**EXERCISE OBJECTIVE**
Please write out exactly the lines of the data below from the line holding "focal_35mm: 59" through the line holding "focal_mm: 6", and leave out the rest.

**INPUT MATERIAL**
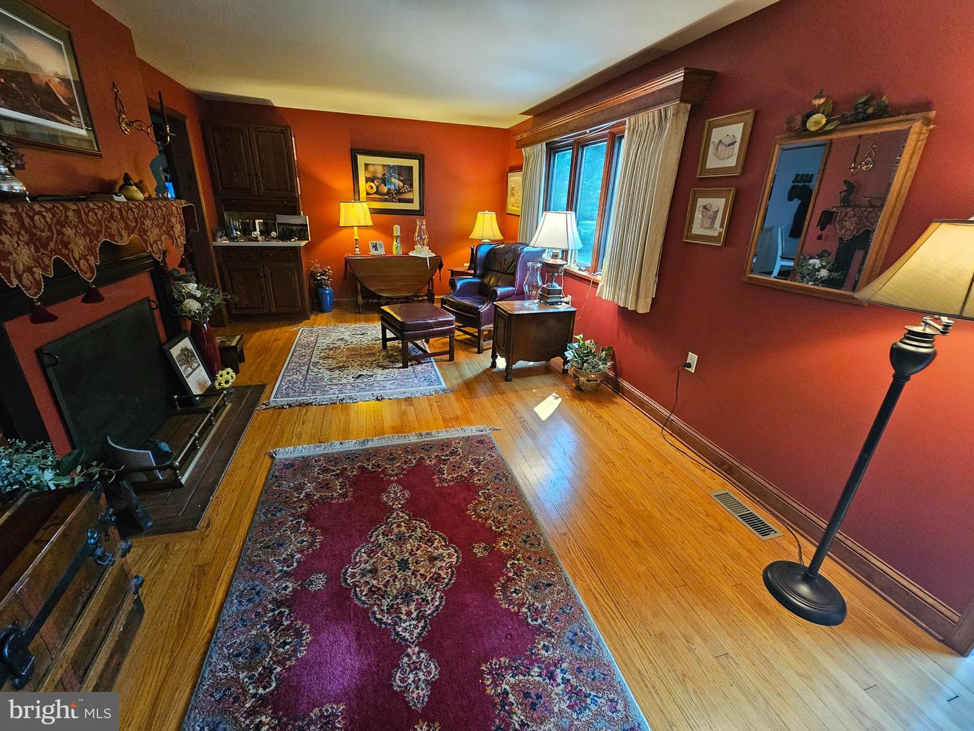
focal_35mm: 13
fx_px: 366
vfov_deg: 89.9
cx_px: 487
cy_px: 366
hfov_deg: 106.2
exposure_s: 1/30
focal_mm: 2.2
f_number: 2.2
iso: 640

--

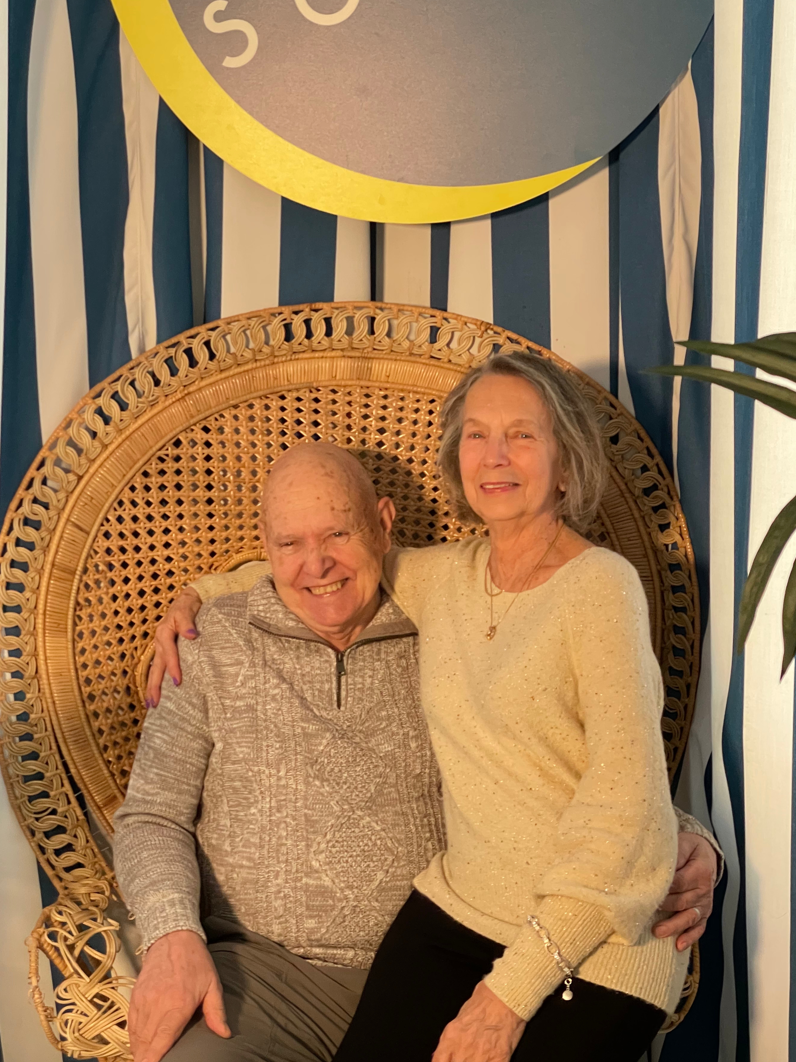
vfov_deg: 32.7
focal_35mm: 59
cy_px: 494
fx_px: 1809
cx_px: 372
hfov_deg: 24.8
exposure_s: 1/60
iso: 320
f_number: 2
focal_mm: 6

**TASK SOLUTION**
focal_35mm: 59
cy_px: 494
fx_px: 1809
cx_px: 372
hfov_deg: 24.8
exposure_s: 1/60
iso: 320
f_number: 2
focal_mm: 6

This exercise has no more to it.